Of course, we got married.

We seem to conflate difficult with desirable, especially when we're young. My friends and I spent our twenties comparing relationships over long emails and bottles of wine, picking over the bones of recent blow-outs, sympathising with each other's heartaches, offering advice on how to work things out. Why is this so hard? we'd cry. Relationships take work, we'd remind each other. Love isn't supposed to be easy.

In reality, we were probably making things more difficult for ourselves than was strictly necessary. Good relationships do sometimes require work, it's true, but that work shouldn't be constant. There were times when it felt like our real jobs were keeping our relationships together, and the low-paid, low-on-the-totem-pole office jobs we went to five days a week were more like a reprieve from the work of being with the people we'd chosen to spend our lives with.

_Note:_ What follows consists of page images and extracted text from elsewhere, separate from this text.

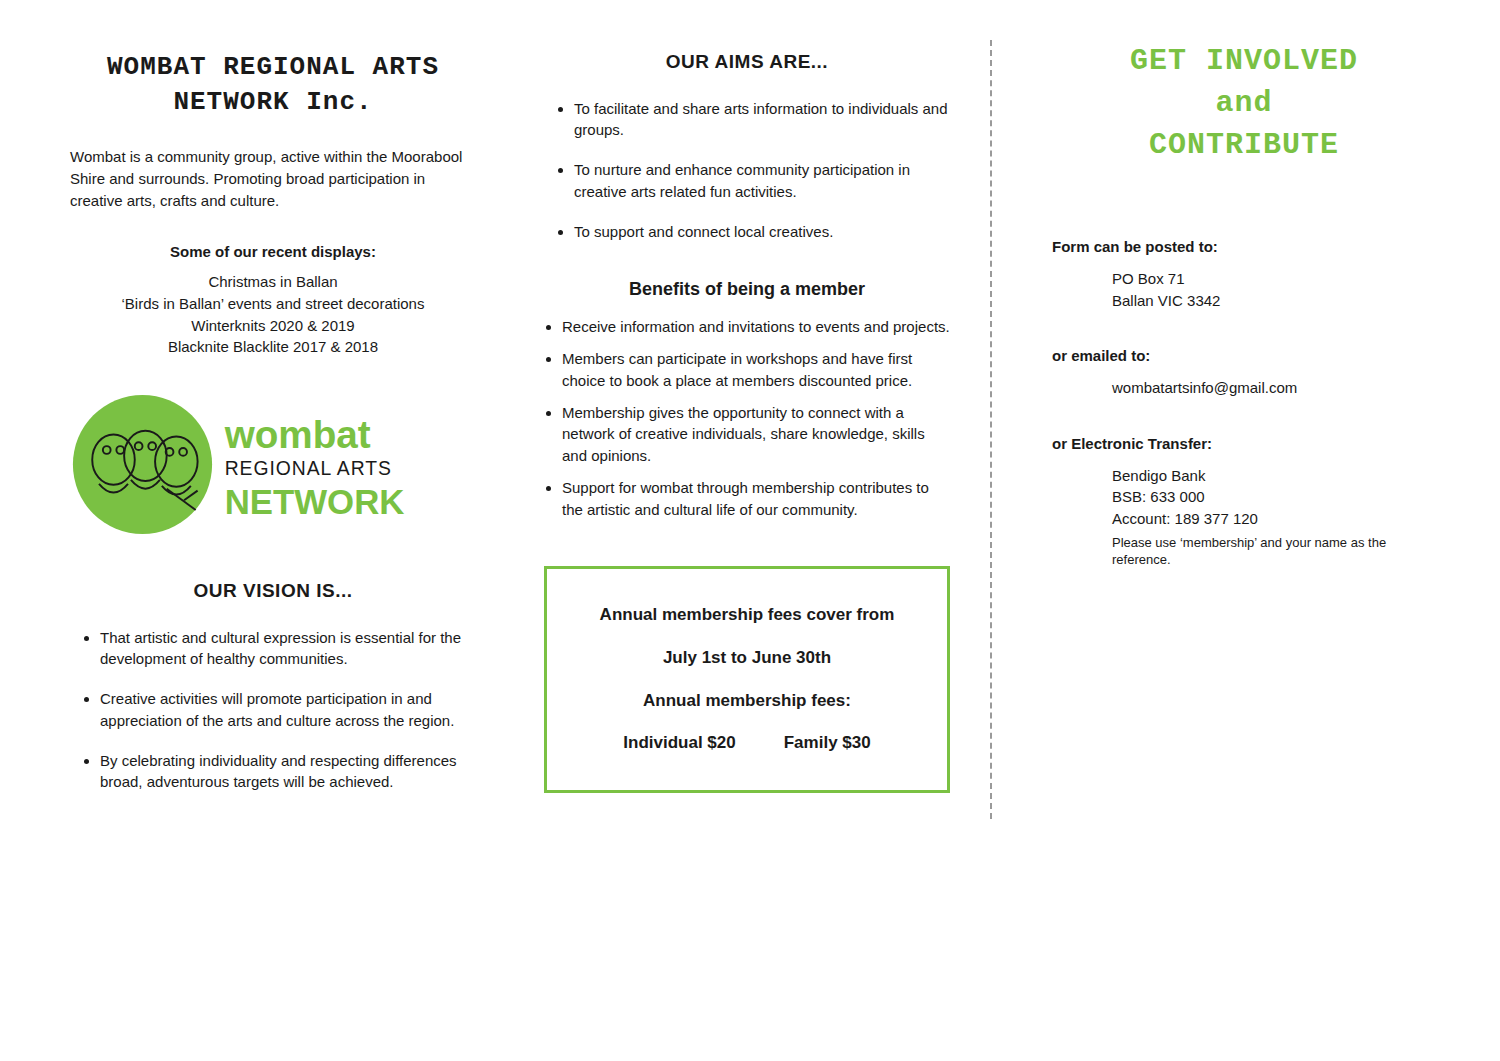WOMBAT REGIONAL ARTS
NETWORK Inc.
Wombat is a community group, active within the Moorabool Shire and surrounds. Promoting broad participation in creative arts, crafts and culture.
Some of our recent displays: Christmas in Ballan ‘Birds in Ballan’ events and street decorations Winterknits 2020 & 2019 Blacknite Blacklite 2017 & 2018
wombat REGIONAL ARTS NETWORK
OUR VISION IS...
That artistic and cultural expression is essential for the development of healthy communities.
Creative activities will promote participation in and appreciation of the arts and culture across the region.
By celebrating individuality and respecting differences broad, adventurous targets will be achieved.
OUR AIMS ARE...
To facilitate and share arts information to individuals and groups.
To nurture and enhance community participation in creative arts related fun activities.
To support and connect local creatives.
Benefits of being a member
Receive information and invitations to events and projects.
Members can participate in workshops and have first choice to book a place at members discounted price.
Membership gives the opportunity to connect with a network of creative individuals, share knowledge, skills and opinions.
Support for wombat through membership contributes to the artistic and cultural life of our community.
Annual membership fees cover from
July 1st to June 30th
Annual membership fees:
Individual $20 Family $30
GET INVOLVEDand CONTRIBUTE
Form can be posted to:
PO Box 71
Ballan VIC 3342
or emailed to:
wombatartsinfo@gmail.com
or Electronic Transfer:
Bendigo Bank
BSB: 633 000
Account: 189 377 120 Please use ‘membership’ and your name as the reference.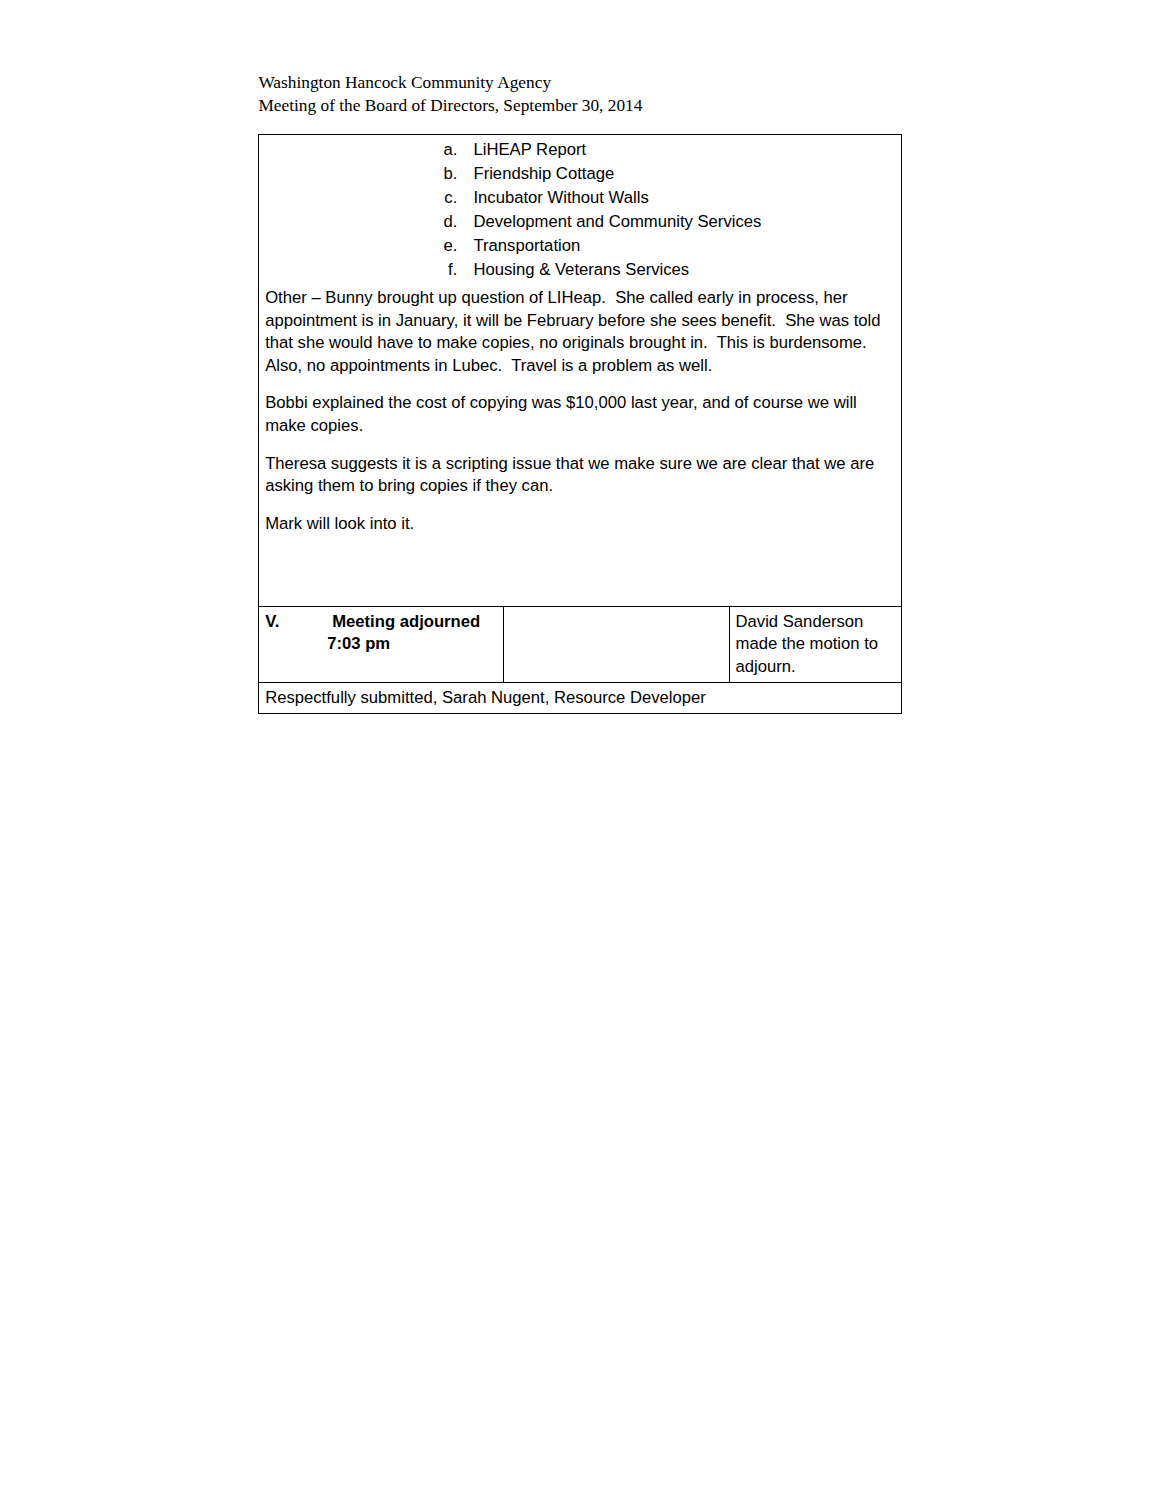Washington Hancock Community Agency
Meeting of the Board of Directors, September 30, 2014
| LiHEAP Report Friendship Cottage Incubator Without Walls Development and Community Services Transportation Housing & Veterans Services Other – Bunny brought up question of LIHeap. She called early in process, her appointment is in January, it will be February before she sees benefit. She was told that she would have to make copies, no originals brought in. This is burdensome. Also, no appointments in Lubec. Travel is a problem as well. Bobbi explained the cost of copying was $10,000 last year, and of course we will make copies. Theresa suggests it is a scripting issue that we make sure we are clear that we are asking them to bring copies if they can. Mark will look into it. |
| V. Meeting adjourned 7:03 pm | | David Sanderson made the motion to adjourn. |
| Respectfully submitted, Sarah Nugent, Resource Developer |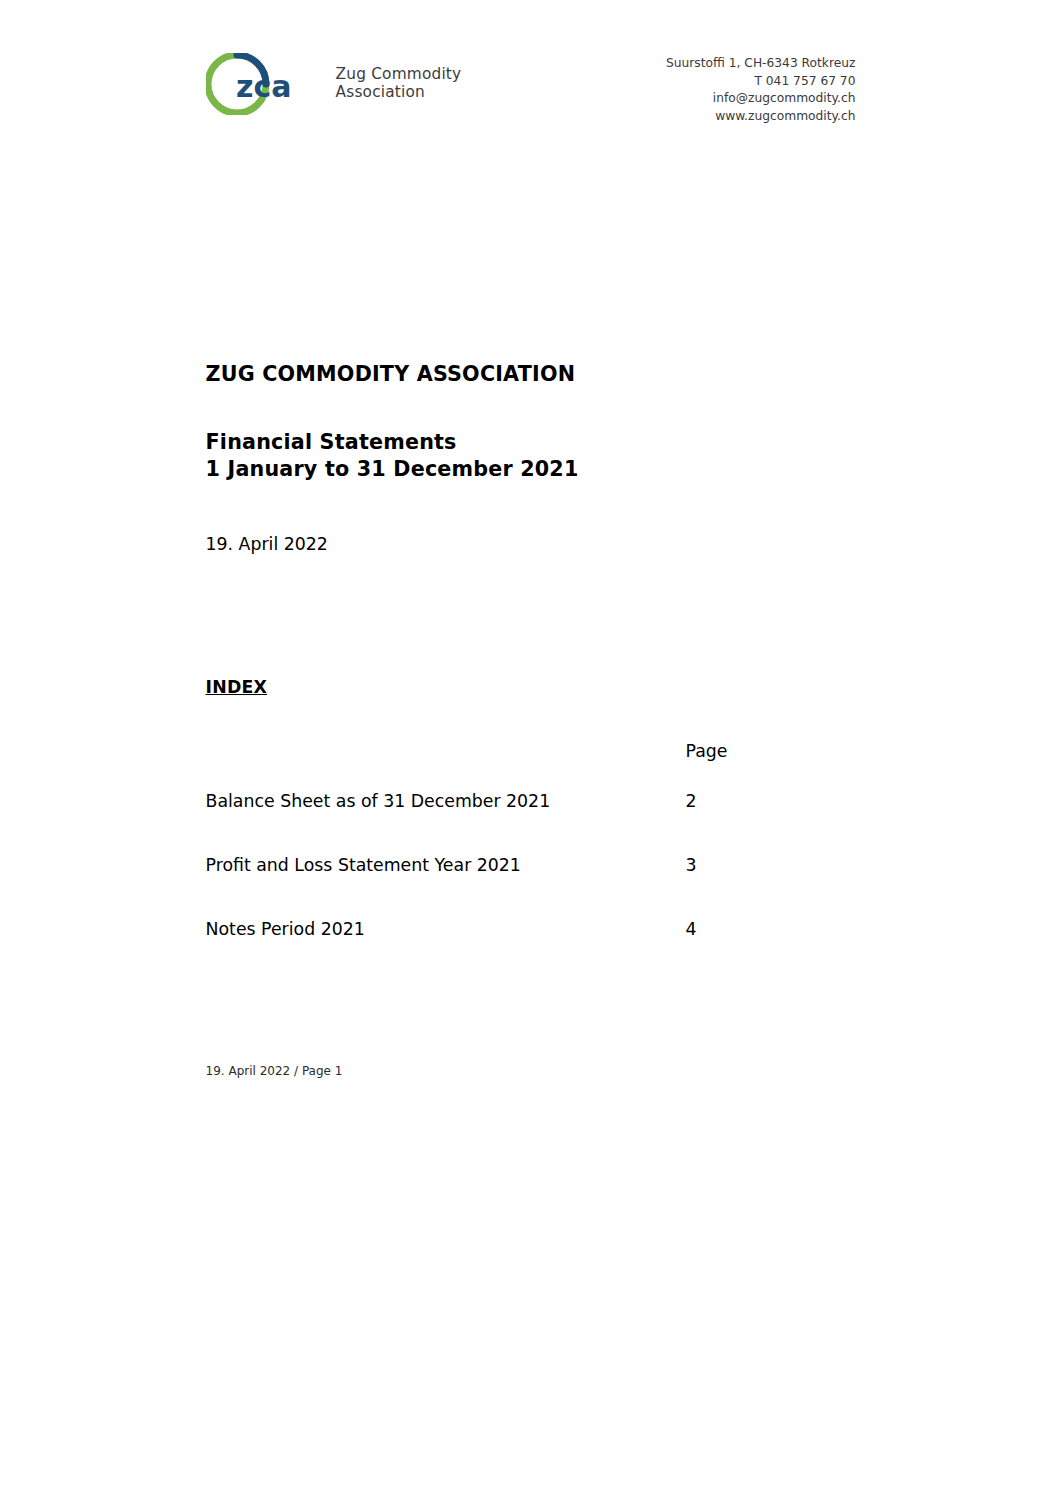zca
Zug Commodity
Association
Suurstoffi 1, CH-6343 Rotkreuz
T 041 757 67 70
info@zugcommodity.ch
www.zugcommodity.ch
ZUG COMMODITY ASSOCIATION
Financial Statements
1 January to 31 December 2021
19. April 2022
INDEX
| | Page |
| --- | --- |
| Balance Sheet as of 31 December 2021 | 2 |
| Profit and Loss Statement Year 2021 | 3 |
| Notes Period 2021 | 4 |
19. April 2022 / Page 1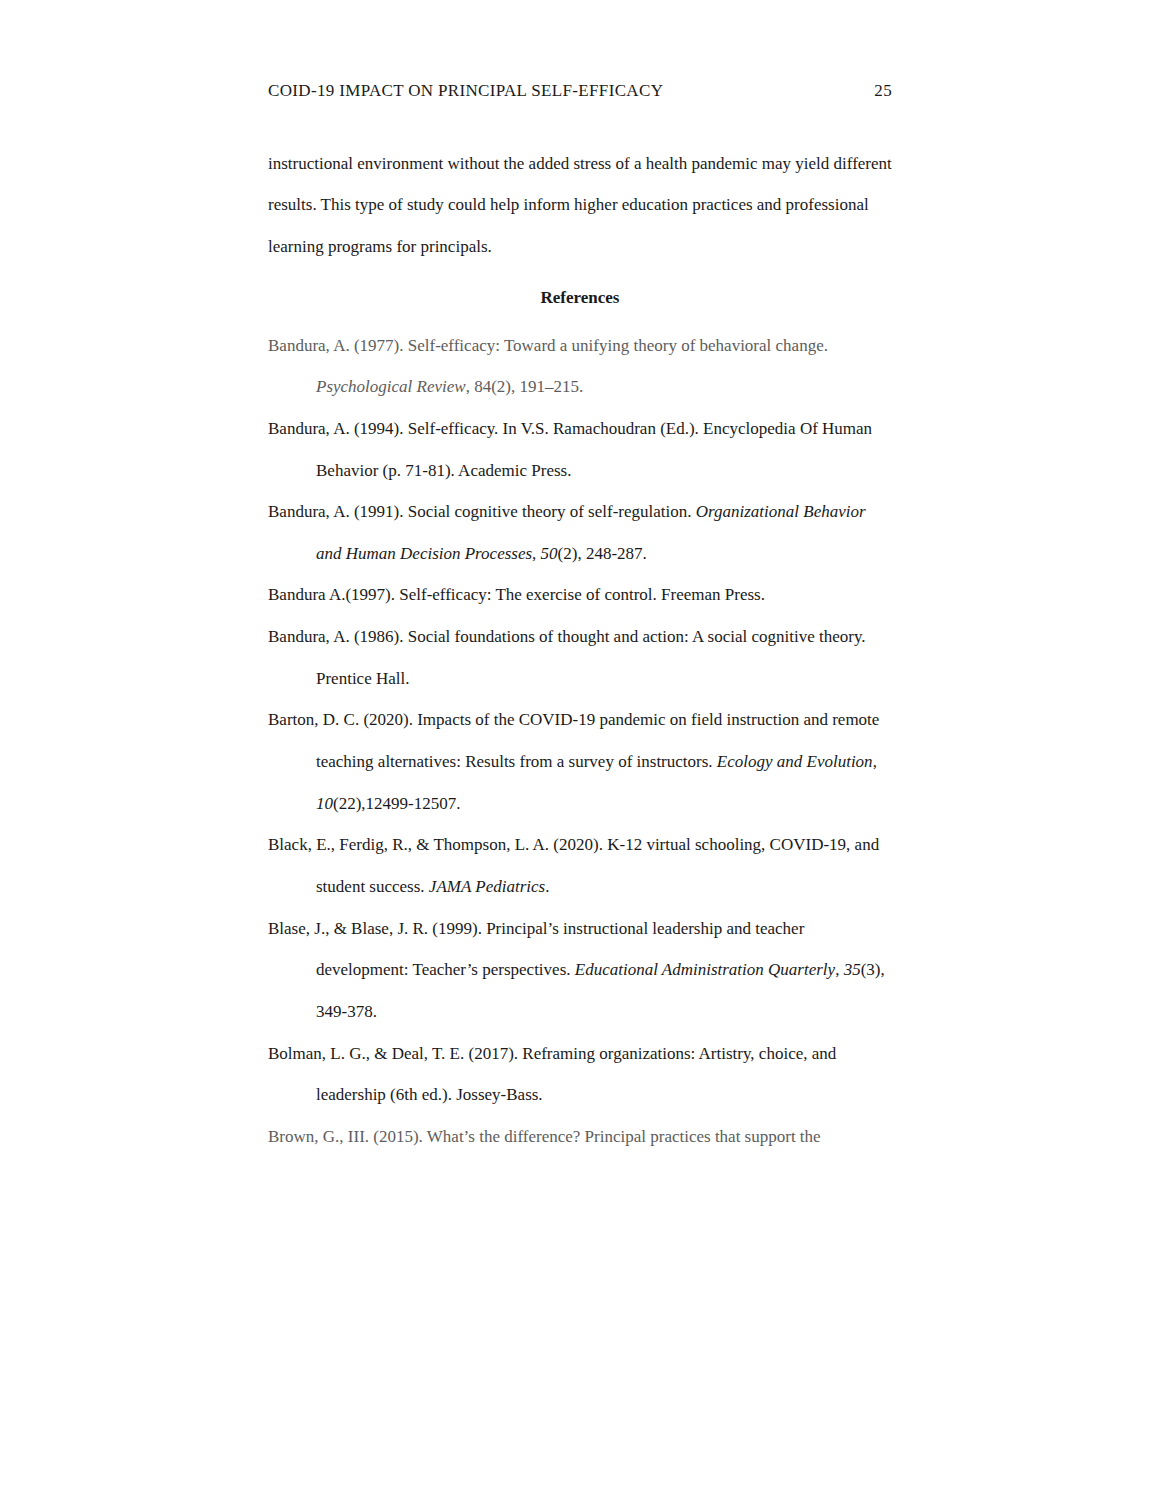COID-19 Impact on Principal Self-Efficacy 25
instructional environment without the added stress of a health pandemic may yield different results. This type of study could help inform higher education practices and professional learning programs for principals.
References
Bandura, A. (1977). Self-efficacy: Toward a unifying theory of behavioral change. Psychological Review, 84(2), 191–215.
Bandura, A. (1994). Self-efficacy. In V.S. Ramachoudran (Ed.). Encyclopedia Of Human Behavior (p. 71-81). Academic Press.
Bandura, A. (1991). Social cognitive theory of self-regulation. Organizational Behavior and Human Decision Processes, 50(2), 248-287.
Bandura A.(1997). Self-efficacy: The exercise of control. Freeman Press.
Bandura, A. (1986). Social foundations of thought and action: A social cognitive theory. Prentice Hall.
Barton, D. C. (2020). Impacts of the COVID-19 pandemic on field instruction and remote teaching alternatives: Results from a survey of instructors. Ecology and Evolution, 10(22),12499-12507.
Black, E., Ferdig, R., & Thompson, L. A. (2020). K-12 virtual schooling, COVID-19, and student success. JAMA Pediatrics.
Blase, J., & Blase, J. R. (1999). Principal’s instructional leadership and teacher development: Teacher’s perspectives. Educational Administration Quarterly, 35(3), 349-378.
Bolman, L. G., & Deal, T. E. (2017). Reframing organizations: Artistry, choice, and leadership (6th ed.). Jossey-Bass.
Brown, G., III. (2015). What’s the difference? Principal practices that support the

At 27, my husband and I split up. The hard work had become too hard to bear, and it was increasingly clear that no amount of elbow grease or active listening would stop us from making each other miserable. The simple truth was that we wanted different things in life. This wasn't clear when we met at 21, because at 21 no one is sure what they want in life and everything seems tantalisingly possible. By 27, I knew more about who I was. So did he. And we both knew that the people we'd become weren't meant for each other.

The drama I sought out in my twenties no longer cast the same spell over me. The idea of unpicking someone's brooding complexity didn't have the same appeal. I had better things to do, and so, it seems, did my friends. One by one, we found ourselves settling down with guys who we enthusiastically described as nice. The endless dissection of our relationships stopped. No news is good news, not a deficiency.

When I was 28, I met a man who was handsome and smart and had a mind so large and expansive that I no longer needed to consult Google if I had a question about the world - I could just ask him. He made me laugh. We was kind. And most of all, the rhythms of our lives chimed rather than clashed. We could talk for hours or we could be happily silent. Being with him was comfortable. Warm. Easy.

Of course, we got married.

Love doesn't have to be hard. Sometimes, if you're lucky, it's easy. And the older you get, the more you appreciate that sense of ease.